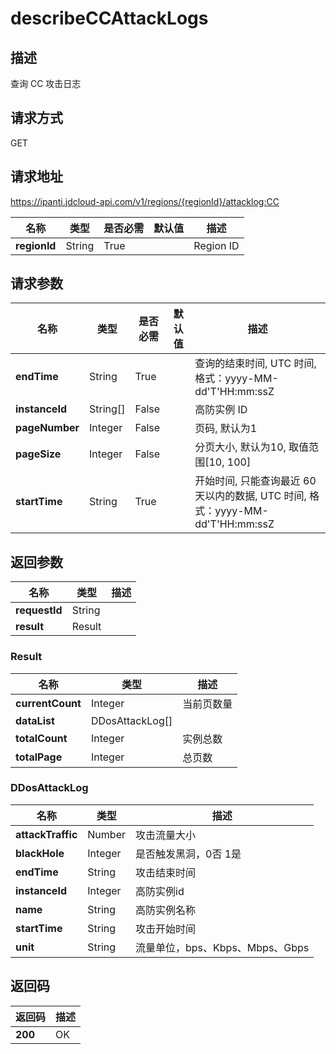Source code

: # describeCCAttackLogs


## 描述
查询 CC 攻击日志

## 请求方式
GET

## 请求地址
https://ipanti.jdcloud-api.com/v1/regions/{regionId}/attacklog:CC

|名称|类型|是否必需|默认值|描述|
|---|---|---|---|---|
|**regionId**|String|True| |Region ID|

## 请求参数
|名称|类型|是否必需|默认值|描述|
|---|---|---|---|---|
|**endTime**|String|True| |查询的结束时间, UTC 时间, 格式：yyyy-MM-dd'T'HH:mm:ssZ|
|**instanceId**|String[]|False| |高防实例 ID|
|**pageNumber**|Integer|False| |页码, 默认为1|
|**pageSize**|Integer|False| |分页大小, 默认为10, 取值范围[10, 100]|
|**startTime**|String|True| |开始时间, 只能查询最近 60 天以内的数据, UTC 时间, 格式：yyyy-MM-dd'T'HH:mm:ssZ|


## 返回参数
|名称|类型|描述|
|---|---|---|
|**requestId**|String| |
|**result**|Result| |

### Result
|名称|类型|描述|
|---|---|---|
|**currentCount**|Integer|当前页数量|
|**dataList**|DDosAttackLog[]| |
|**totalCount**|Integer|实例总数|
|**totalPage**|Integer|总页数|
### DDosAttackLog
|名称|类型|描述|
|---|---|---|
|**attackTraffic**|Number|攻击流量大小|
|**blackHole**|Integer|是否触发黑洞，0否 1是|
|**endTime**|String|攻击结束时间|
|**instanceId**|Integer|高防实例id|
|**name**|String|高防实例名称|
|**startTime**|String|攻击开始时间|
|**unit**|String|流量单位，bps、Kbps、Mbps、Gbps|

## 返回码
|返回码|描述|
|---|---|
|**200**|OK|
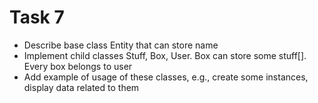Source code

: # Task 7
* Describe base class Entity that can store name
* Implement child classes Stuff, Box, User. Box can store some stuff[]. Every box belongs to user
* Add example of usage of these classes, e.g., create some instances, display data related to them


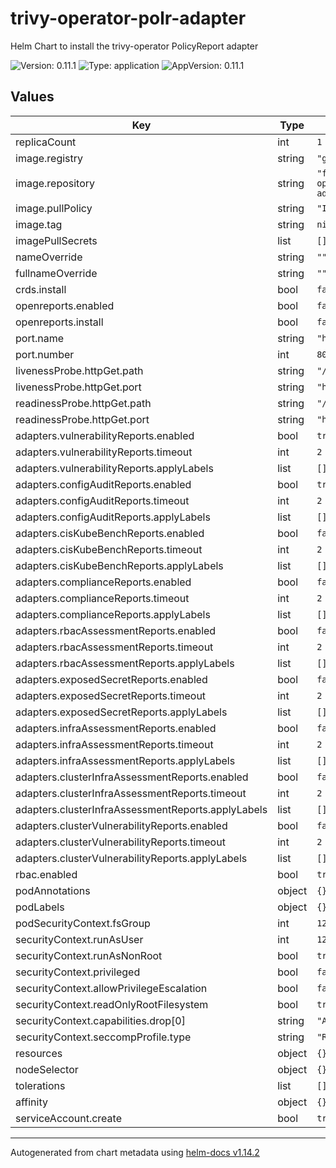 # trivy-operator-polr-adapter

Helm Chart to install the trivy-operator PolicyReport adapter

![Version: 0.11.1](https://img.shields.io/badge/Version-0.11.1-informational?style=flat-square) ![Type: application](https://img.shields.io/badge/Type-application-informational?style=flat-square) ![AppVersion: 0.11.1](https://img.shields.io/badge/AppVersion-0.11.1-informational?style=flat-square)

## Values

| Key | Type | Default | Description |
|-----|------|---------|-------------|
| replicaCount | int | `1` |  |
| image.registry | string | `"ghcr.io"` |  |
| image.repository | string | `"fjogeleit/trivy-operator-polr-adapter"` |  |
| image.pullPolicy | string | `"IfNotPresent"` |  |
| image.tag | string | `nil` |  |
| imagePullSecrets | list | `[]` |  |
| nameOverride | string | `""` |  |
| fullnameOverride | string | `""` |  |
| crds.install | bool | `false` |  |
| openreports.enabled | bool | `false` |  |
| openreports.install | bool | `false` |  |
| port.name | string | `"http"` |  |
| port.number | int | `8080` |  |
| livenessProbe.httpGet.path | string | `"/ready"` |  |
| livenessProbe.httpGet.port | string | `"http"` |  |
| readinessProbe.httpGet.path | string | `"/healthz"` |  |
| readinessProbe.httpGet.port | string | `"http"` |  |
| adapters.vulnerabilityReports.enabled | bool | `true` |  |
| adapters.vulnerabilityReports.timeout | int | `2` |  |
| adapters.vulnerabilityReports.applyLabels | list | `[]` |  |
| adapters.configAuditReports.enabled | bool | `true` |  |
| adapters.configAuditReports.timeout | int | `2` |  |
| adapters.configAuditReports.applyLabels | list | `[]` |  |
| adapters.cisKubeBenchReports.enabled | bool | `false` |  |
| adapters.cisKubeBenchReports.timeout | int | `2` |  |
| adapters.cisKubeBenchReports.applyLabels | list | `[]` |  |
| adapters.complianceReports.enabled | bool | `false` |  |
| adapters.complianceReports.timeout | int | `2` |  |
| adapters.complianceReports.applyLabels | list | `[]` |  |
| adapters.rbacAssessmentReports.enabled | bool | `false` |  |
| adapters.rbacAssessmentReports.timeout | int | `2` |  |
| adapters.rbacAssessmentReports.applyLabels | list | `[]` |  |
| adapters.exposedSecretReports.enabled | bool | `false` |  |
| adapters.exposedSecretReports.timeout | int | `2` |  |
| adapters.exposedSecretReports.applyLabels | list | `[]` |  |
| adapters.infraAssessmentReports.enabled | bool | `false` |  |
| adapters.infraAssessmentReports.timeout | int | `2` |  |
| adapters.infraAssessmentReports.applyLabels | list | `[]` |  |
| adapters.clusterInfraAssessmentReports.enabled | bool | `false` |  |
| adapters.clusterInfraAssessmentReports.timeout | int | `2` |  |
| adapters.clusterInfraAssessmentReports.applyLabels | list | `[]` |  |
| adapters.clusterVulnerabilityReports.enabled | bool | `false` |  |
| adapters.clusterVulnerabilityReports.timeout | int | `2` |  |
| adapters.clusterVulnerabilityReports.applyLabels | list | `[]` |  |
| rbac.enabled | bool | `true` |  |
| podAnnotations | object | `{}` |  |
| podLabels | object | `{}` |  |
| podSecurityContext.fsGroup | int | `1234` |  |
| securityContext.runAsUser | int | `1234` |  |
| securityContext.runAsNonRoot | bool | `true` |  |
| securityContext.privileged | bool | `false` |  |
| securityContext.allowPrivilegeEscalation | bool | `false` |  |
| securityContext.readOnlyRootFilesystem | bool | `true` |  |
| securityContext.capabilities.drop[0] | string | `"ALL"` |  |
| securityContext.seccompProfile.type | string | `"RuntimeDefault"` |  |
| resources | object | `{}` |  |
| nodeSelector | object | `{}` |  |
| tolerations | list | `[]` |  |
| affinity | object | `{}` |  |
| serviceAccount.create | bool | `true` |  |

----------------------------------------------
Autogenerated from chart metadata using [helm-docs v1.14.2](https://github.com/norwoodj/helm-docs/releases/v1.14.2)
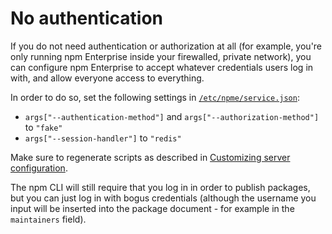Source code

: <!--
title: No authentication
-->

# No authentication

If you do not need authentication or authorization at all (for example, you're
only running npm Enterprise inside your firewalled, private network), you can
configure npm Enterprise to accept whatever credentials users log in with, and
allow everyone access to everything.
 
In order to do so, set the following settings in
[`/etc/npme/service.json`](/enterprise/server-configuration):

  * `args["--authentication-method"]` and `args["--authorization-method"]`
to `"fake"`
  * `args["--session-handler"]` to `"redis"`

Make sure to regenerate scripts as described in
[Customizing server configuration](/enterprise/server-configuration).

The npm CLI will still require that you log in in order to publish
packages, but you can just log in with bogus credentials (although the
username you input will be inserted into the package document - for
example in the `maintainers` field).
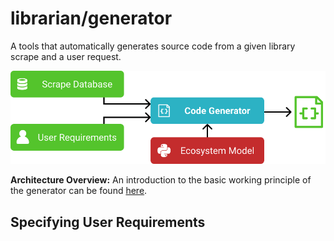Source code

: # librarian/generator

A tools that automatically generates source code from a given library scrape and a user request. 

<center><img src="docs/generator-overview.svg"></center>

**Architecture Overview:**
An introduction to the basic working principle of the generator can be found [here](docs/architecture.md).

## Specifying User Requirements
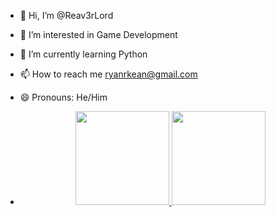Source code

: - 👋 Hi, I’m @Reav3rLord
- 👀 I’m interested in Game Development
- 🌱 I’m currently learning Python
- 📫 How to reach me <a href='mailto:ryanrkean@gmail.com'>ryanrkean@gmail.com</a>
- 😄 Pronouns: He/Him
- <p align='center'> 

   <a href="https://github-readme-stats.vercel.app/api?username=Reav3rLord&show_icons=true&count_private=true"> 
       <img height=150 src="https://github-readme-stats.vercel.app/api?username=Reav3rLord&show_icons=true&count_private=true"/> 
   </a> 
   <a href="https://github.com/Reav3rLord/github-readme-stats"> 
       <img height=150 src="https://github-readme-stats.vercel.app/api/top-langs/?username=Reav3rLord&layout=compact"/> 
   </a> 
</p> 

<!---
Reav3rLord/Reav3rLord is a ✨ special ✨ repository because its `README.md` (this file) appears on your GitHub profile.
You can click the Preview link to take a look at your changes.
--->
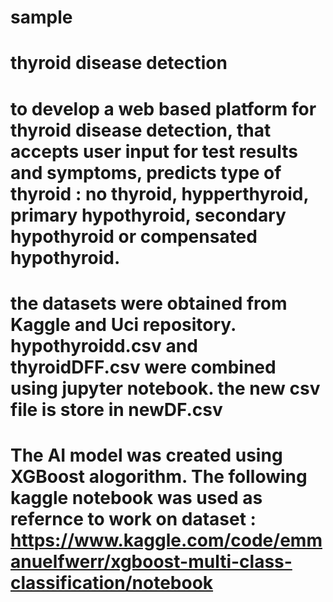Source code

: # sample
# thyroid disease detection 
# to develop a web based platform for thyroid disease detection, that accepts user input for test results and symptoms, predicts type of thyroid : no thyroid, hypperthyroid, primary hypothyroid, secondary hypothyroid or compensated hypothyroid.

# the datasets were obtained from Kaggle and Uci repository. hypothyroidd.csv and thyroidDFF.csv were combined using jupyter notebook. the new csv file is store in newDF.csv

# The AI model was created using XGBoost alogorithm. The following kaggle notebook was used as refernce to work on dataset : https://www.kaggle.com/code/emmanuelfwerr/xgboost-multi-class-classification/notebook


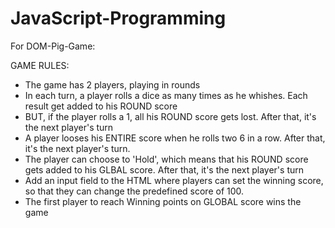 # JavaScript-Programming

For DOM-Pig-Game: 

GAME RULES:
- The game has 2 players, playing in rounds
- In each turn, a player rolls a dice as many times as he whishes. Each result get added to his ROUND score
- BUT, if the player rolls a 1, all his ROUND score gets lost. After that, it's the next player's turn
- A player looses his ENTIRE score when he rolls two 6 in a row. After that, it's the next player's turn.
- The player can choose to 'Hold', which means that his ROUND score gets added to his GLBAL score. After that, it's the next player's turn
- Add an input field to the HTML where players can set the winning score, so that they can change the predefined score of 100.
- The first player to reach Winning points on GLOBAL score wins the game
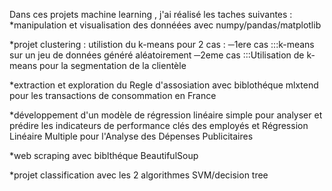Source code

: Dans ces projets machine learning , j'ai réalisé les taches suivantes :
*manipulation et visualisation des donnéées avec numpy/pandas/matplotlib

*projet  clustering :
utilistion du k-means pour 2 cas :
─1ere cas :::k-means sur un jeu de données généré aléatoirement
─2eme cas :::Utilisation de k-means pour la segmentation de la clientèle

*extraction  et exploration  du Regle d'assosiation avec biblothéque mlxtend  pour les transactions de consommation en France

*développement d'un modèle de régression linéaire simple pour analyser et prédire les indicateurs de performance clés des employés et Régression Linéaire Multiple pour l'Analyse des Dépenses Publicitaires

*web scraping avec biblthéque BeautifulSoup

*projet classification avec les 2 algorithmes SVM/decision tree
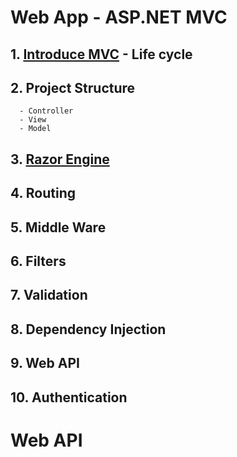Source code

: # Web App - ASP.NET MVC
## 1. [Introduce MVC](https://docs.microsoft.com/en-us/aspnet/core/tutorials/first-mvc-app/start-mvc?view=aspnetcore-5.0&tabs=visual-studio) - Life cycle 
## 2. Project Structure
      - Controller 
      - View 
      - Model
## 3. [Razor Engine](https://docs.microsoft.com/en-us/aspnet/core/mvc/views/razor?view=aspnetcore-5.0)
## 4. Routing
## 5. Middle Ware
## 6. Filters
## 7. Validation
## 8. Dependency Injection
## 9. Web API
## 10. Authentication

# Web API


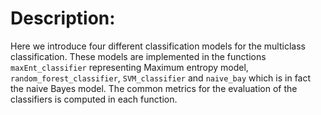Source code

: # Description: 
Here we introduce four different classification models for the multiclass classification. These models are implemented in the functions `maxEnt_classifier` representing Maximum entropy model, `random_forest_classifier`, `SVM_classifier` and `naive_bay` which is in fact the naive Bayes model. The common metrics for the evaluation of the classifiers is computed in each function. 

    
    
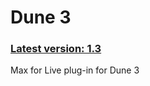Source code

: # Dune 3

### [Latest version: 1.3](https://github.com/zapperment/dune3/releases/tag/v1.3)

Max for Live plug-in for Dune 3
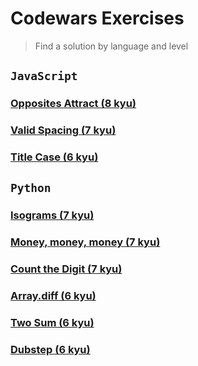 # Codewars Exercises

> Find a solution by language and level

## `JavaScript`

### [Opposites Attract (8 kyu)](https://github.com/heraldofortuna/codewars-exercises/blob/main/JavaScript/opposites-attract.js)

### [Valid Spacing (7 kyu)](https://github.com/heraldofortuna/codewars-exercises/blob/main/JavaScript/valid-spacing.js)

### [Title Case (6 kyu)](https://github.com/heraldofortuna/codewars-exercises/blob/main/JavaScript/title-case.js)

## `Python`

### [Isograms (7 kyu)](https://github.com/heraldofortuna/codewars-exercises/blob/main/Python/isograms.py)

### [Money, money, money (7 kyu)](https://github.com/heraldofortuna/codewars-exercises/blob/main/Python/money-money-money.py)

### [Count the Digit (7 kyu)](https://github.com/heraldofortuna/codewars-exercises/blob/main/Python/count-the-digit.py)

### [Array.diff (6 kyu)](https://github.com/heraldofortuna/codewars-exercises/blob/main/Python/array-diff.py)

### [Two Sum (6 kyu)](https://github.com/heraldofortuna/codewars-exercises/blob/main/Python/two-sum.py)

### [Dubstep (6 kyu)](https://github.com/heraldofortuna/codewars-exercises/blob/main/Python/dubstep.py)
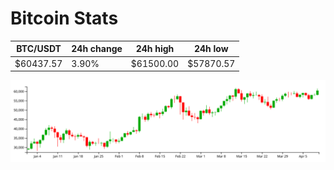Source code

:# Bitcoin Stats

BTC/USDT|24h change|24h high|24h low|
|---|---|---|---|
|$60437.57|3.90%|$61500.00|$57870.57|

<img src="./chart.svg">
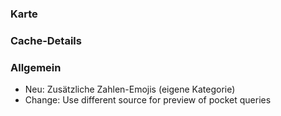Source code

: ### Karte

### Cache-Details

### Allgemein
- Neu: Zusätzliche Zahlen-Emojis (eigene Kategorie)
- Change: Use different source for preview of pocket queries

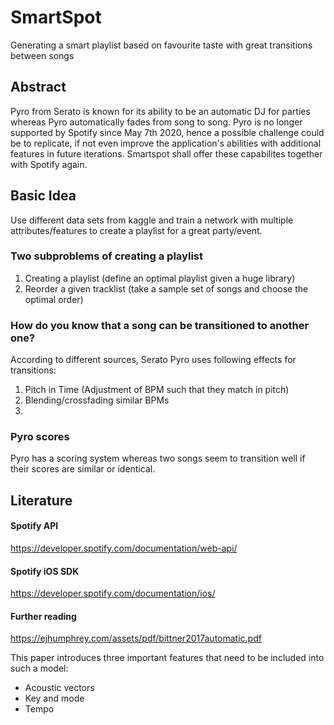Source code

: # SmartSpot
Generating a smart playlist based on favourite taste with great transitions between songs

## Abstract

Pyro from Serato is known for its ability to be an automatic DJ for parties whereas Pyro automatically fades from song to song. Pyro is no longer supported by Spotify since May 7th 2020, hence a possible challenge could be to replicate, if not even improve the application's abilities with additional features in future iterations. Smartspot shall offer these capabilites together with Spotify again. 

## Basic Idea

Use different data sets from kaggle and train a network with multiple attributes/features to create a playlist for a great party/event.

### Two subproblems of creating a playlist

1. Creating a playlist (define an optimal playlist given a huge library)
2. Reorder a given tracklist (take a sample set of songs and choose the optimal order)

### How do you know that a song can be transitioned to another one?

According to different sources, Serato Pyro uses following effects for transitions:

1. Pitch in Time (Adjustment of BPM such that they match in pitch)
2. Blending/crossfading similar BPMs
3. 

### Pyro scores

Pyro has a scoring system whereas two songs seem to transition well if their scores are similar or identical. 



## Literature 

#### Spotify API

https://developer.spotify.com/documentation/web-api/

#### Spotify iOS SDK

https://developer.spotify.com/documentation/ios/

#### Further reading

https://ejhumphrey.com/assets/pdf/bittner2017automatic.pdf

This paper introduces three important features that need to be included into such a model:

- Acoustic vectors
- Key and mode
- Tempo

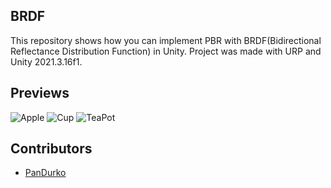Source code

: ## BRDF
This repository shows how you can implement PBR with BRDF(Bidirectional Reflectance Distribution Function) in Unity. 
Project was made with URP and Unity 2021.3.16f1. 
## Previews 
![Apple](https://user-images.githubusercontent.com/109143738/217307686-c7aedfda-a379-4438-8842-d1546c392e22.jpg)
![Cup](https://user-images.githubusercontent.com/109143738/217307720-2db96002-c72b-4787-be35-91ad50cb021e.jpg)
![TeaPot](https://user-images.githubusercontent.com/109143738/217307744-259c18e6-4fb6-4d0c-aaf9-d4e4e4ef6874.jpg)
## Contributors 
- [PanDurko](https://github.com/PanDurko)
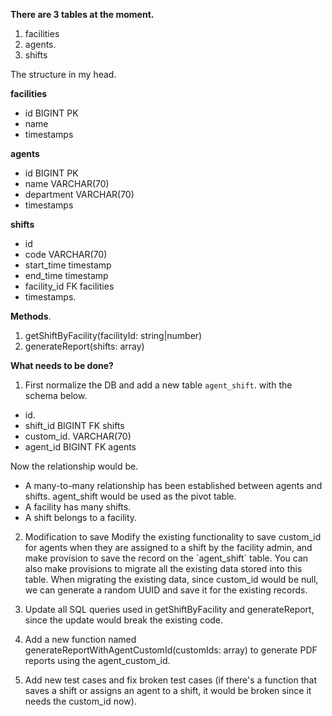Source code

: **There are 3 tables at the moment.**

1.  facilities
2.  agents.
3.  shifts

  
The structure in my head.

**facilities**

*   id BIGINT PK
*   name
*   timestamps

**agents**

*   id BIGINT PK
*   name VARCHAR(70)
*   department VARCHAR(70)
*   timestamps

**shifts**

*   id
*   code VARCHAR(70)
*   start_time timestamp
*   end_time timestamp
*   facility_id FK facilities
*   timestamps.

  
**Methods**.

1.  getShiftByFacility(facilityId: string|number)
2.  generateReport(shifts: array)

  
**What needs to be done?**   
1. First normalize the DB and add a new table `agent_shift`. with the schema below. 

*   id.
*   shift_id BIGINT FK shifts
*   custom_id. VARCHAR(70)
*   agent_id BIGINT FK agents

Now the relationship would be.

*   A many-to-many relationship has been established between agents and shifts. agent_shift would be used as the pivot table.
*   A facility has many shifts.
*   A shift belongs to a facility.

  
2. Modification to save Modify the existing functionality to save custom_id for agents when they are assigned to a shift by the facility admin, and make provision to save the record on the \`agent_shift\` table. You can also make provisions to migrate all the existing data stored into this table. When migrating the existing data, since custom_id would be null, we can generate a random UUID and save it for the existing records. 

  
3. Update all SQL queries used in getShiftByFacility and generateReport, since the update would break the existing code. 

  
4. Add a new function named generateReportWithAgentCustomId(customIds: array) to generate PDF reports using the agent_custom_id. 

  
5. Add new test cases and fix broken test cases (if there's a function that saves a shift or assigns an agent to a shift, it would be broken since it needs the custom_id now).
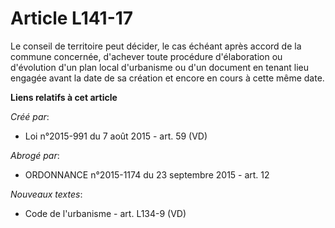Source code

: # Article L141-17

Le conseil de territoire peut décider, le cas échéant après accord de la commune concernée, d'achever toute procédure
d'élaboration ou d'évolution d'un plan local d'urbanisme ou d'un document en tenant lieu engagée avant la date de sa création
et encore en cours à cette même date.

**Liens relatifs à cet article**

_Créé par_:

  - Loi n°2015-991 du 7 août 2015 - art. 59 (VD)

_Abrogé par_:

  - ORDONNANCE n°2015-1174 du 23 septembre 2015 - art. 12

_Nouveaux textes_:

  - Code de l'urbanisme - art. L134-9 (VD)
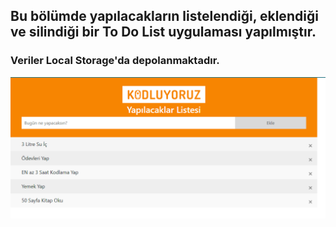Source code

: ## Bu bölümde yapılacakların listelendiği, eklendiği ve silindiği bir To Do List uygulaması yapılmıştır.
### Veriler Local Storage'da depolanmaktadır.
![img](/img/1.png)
==*==
Task prompt: Which lines of the data contain the string "center"? Report each of them in full.

Result:
<center><img src="docs/generator-overview.svg"></center>
- <p align='center'> 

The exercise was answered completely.